== Task brief ==
Your copy should match the records below word for word and contain no pictures.
[Opening Available data section]
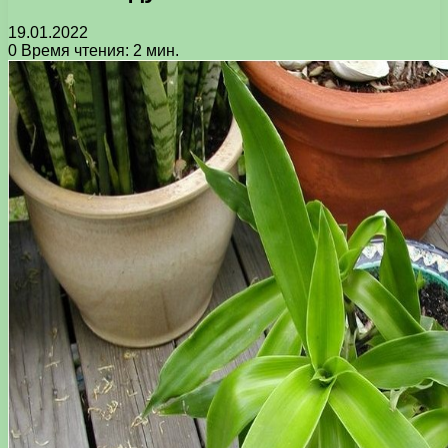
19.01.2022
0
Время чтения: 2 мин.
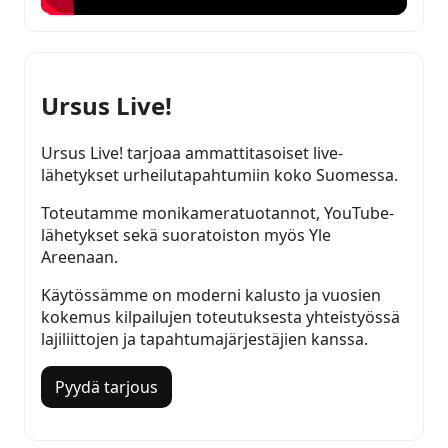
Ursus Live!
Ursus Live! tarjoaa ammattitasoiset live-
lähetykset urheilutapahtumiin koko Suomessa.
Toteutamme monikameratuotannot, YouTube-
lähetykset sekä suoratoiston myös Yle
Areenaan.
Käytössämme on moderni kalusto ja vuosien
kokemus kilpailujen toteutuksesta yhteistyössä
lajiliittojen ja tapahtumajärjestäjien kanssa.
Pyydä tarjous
[Closing Available data section]
== The answer ==
19.01.2022
0
Время чтения: 2 мин.
Ursus Live!
Ursus Live! tarjoaa ammattitasoiset live-
lähetykset urheilutapahtumiin koko Suomessa.
Toteutamme monikameratuotannot, YouTube-
lähetykset sekä suoratoiston myös Yle
Areenaan.
Käytössämme on moderni kalusto ja vuosien
kokemus kilpailujen toteutuksesta yhteistyössä
lajiliittojen ja tapahtumajärjestäjien kanssa.
Pyydä tarjous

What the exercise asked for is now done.